ご存知の通りOptionはチューニングカー専門誌であるので、そこに4ページにもわたって、アルミホイールの特許に関する記事が出ることは珍しく、思わず読み込んでしまったのです。

 

そこに記載されていたRAYSの特許は以下6つです。

  • A.M.T.【ADVANCED MACHININIG TECHNOROGY】
  • HYBRID MACHINING
  • REDOT
  • e-PRO COAT
  • 新意匠ダブルカラー+彫刻(名称未定)
  • 新意匠マシニング(名称未定)

 

一番上のA.M.T.から4番目のe-PRO COATまでは特許番号が併記されていたので、既にRAYSの知的財産として権利化が済んでいて、五番目の新意匠ダブルカラー+彫刻は特許査定済み、6番目の新意匠マシニングは特許出願中のステイタスとなっていました。

 

これら6つのRAYSの特許は、何れも意匠(デザイン)に関連深い、表面処理技術に関する特許です。

 

既に権利化された上から4つまでを、RAYSのサイト等で補足情報を得て自分なりに理解すると…

 

A.M.T.は、

A.M.T.は、ブランドロゴのような繊細なデザインを三次元の曲面上にまで再現する切削技術。

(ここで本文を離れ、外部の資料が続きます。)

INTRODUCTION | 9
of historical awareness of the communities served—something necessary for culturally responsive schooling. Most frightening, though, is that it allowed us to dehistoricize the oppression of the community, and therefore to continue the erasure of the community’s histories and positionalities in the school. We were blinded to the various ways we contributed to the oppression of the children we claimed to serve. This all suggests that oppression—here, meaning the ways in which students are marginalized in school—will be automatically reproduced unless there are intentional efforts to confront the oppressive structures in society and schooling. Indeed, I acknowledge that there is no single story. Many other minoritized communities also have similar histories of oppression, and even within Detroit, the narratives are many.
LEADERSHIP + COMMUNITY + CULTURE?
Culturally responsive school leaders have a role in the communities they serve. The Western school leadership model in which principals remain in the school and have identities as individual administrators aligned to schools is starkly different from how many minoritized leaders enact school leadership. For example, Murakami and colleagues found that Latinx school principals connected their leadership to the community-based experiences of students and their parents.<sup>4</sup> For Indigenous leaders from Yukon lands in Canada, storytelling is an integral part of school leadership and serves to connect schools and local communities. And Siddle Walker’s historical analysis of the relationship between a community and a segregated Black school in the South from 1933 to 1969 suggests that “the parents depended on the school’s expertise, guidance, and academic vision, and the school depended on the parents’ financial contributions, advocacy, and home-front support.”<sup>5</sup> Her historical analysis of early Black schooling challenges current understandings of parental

これまでステッカーや鍛出し・鋳出しなど金型で表現していたブランドロゴやクレジットが、美しい立体感をもって彫り込むことが可能になっているもの。

切削部分の凹凸には、均すように塗布されたクリア塗装により透明層が形成され、切削部分と透明層が反射により、切削部分の立体感が強調されるもののようです。

 

TE37 SAGAのスポークとリムに施されている切削は、A.M.T.によるものですね。

A.M.T. TE37SAGA スポーク部

A.M.T. TE37SAGA リム部1

A.M.T. TE37SAGA リム部2

 

HYBRID MACHININGは、

特徴は2次元面と3次元面を、異なる金属加工で一つのデザイン面としてつなげ、デザイン性を大きく高められる技術。

ホイールの形状や個体差にも対応して美しい切削が可能で、マシニングのみで加工する場合に比べ加工時間を減らことができるため、コスト面でのメリットも備える特許技術なのだそうだ。

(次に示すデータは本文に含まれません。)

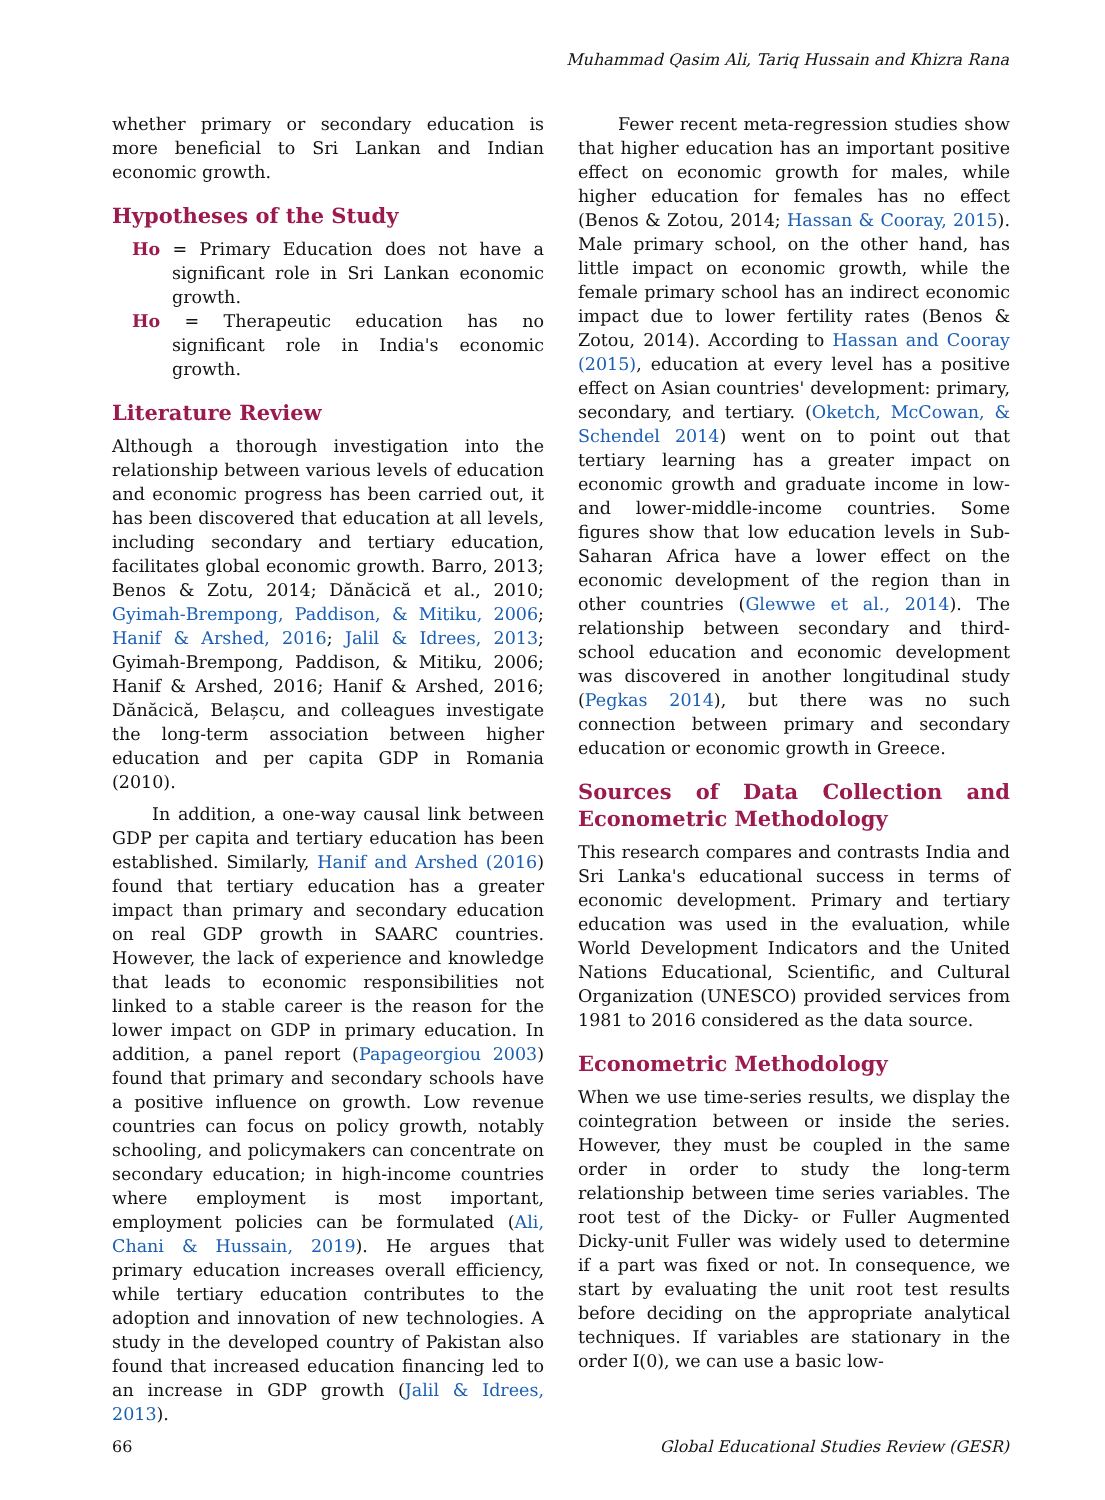Muhammad Qasim Ali, Tariq Hussain and Khizra Rana
whether primary or secondary education is more beneficial to Sri Lankan and Indian economic growth.
Hypotheses of the Study
Ho = Primary Education does not have a significant role in Sri Lankan economic growth.
Ho = Therapeutic education has no significant role in India's economic growth.
Literature Review
Although a thorough investigation into the relationship between various levels of education and economic progress has been carried out, it has been discovered that education at all levels, including secondary and tertiary education, facilitates global economic growth. Barro, 2013; Benos & Zotu, 2014; Dănăcică et al., 2010; Gyimah-Brempong, Paddison, & Mitiku, 2006; Hanif & Arshed, 2016; Jalil & Idrees, 2013; Gyimah-Brempong, Paddison, & Mitiku, 2006; Hanif & Arshed, 2016; Hanif & Arshed, 2016; Dănăcică, Belașcu, and colleagues investigate the long-term association between higher education and per capita GDP in Romania (2010).
In addition, a one-way causal link between GDP per capita and tertiary education has been established. Similarly, Hanif and Arshed (2016) found that tertiary education has a greater impact than primary and secondary education on real GDP growth in SAARC countries. However, the lack of experience and knowledge that leads to economic responsibilities not linked to a stable career is the reason for the lower impact on GDP in primary education. In addition, a panel report (Papageorgiou 2003) found that primary and secondary schools have a positive influence on growth. Low revenue countries can focus on policy growth, notably schooling, and policymakers can concentrate on secondary education; in high-income countries where employment is most important, employment policies can be formulated (Ali, Chani & Hussain, 2019). He argues that primary education increases overall efficiency, while tertiary education contributes to the adoption and innovation of new technologies. A study in the developed country of Pakistan also found that increased education financing led to an increase in GDP growth (Jalil & Idrees, 2013).
Fewer recent meta-regression studies show that higher education has an important positive effect on economic growth for males, while higher education for females has no effect (Benos & Zotou, 2014; Hassan & Cooray, 2015). Male primary school, on the other hand, has little impact on economic growth, while the female primary school has an indirect economic impact due to lower fertility rates (Benos & Zotou, 2014). According to Hassan and Cooray (2015), education at every level has a positive effect on Asian countries' development: primary, secondary, and tertiary. (Oketch, McCowan, & Schendel 2014) went on to point out that tertiary learning has a greater impact on economic growth and graduate income in low- and lower-middle-income countries. Some figures show that low education levels in Sub-Saharan Africa have a lower effect on the economic development of the region than in other countries (Glewwe et al., 2014). The relationship between secondary and third-school education and economic development was discovered in another longitudinal study (Pegkas 2014), but there was no such connection between primary and secondary education or economic growth in Greece.
Sources of Data Collection and Econometric Methodology
This research compares and contrasts India and Sri Lanka's educational success in terms of economic development. Primary and tertiary education was used in the evaluation, while World Development Indicators and the United Nations Educational, Scientific, and Cultural Organization (UNESCO) provided services from 1981 to 2016 considered as the data source.
Econometric Methodology
When we use time-series results, we display the cointegration between or inside the series. However, they must be coupled in the same order in order to study the long-term relationship between time series variables. The root test of the Dicky- or Fuller Augmented Dicky-unit Fuller was widely used to determine if a part was fixed or not. In consequence, we start by evaluating the unit root test results before deciding on the appropriate analytical techniques. If variables are stationary in the order I(0), we can use a basic low-
66
Global Educational Studies Review (GESR)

どうやら、二次元のディスク面を旋盤で、三次元の縦壁はマシニングで加工しても、全ての面をマシニングで加工したかのようなシームレスさを実現する技術のようです。

 

REDOTは、

インクジェットのように塗料をドット噴射していくホイールのカラーリングに関する技術。

それまでは、メインカラーと異なるアクセントカラーをホイールに加えるには、治具やマスキングが不可欠で、そのズレによる仕上がり品質低下も起こり得たのが、この技法により、任意のポイント高い自由度でアクセントカラーが施せるようになったとのことです。

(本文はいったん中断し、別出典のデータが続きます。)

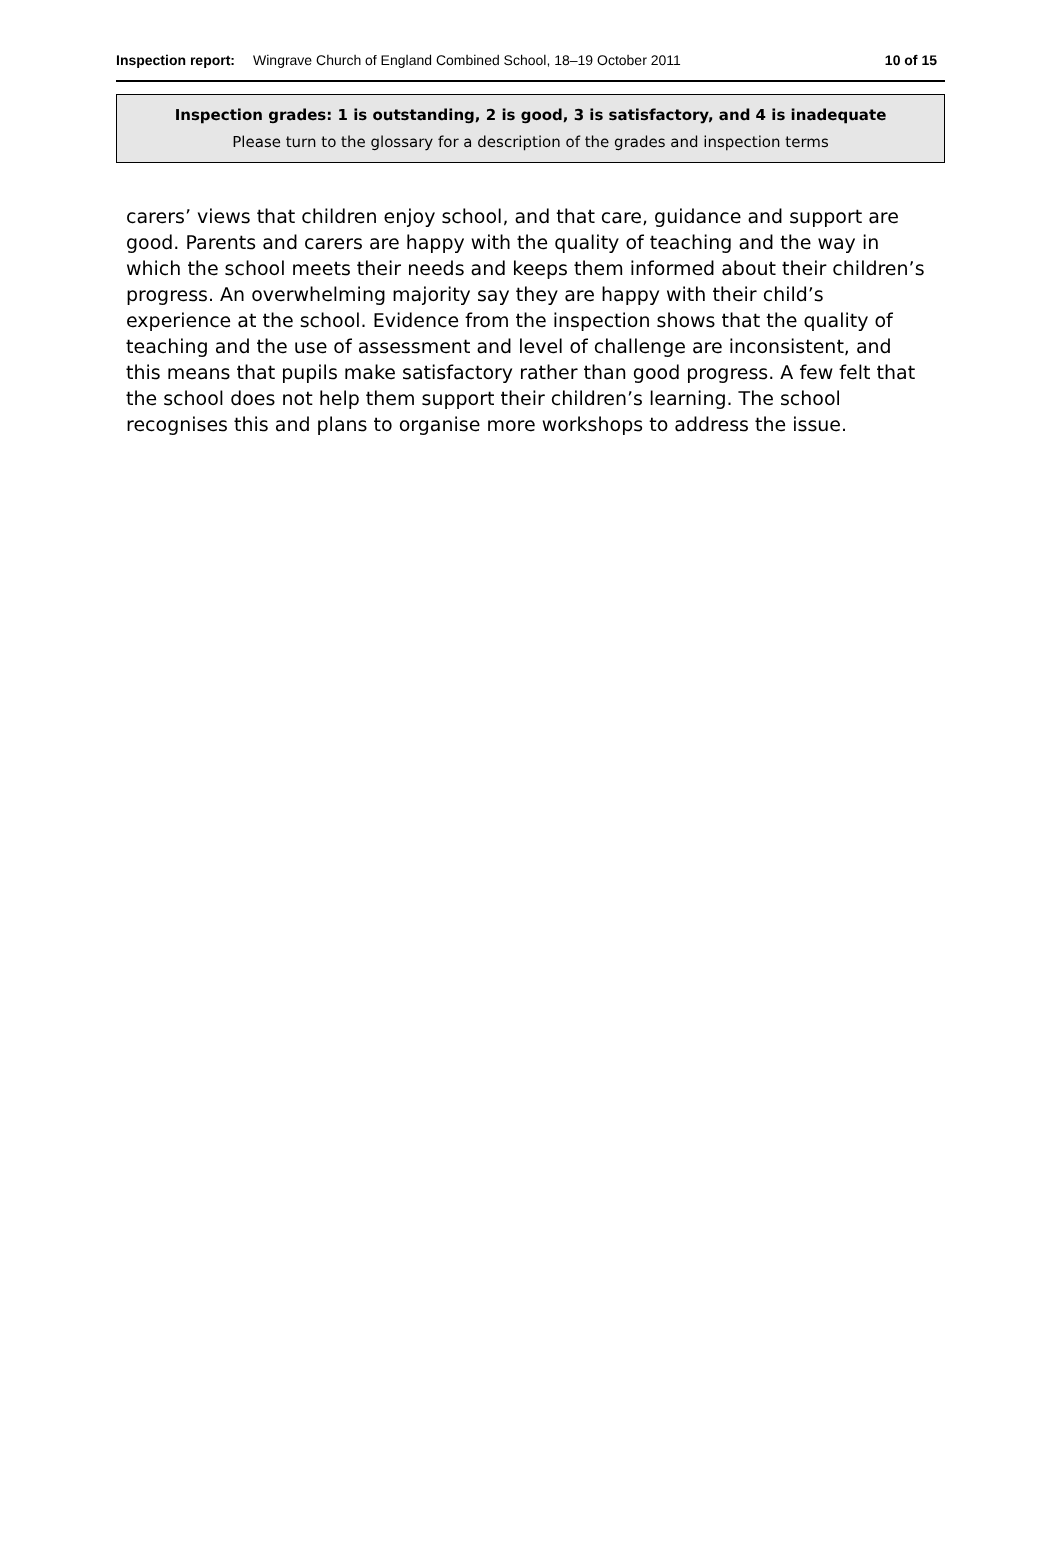Inspection report: Wingrave Church of England Combined School, 18–19 October 2011 10 of 15
Inspection grades: 1 is outstanding, 2 is good, 3 is satisfactory, and 4 is inadequate
Please turn to the glossary for a description of the grades and inspection terms
carers’ views that children enjoy school, and that care, guidance and support are good. Parents and carers are happy with the quality of teaching and the way in which the school meets their needs and keeps them informed about their children’s progress. An overwhelming majority say they are happy with their child’s experience at the school. Evidence from the inspection shows that the quality of teaching and the use of assessment and level of challenge are inconsistent, and this means that pupils make satisfactory rather than good progress. A few felt that the school does not help them support their children’s learning. The school recognises this and plans to organise more workshops to address the issue.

最近リリースされたZE40 TIME ATTACK IIのリムに施されたレッドラインはこれによるもの。

TE037 6061 REDOT 2020やTE37SB REDOT 2020等の様に、最近の限定モデルには、その名称にもREDOTの文字が入っています。

 

e-PRO COATは、

切削部のみ通電させて、高品質かつ細やかな塗り分けをスピーディーに実現する技術。

マシニングによってメインカラー部分を切削し、そこに別な色を吹き付ける場合、従来はマスキング処理に頼っていたのを、通電させた切削部だけに塗装を施せるのですから、前述のA.M.T.と関係の深そうな特許技術だと感じましたね。

 

RAYSが、これらの表面処理技術の特許を取得し、広く公開する意義についても記事中に書いてありました。

 

要約すると、

「日本のアフターマーケット市場における90%のホイールが中国製という状況下で、価格競争に巻き込まれずに、高い付加価値をもったホイールを提供すること」

「その高い付加価値を、安易にコピーして提供する同業他メーカーに対して、注意喚起と警告をこめていること」

となるようです。

 

確かに、高価なRAYSのホイールをコピーする例は後を絶ちませんから、しっかり特許を取得して、それを盾にコピーさせない知財戦略が不可欠なのかもしれませんね。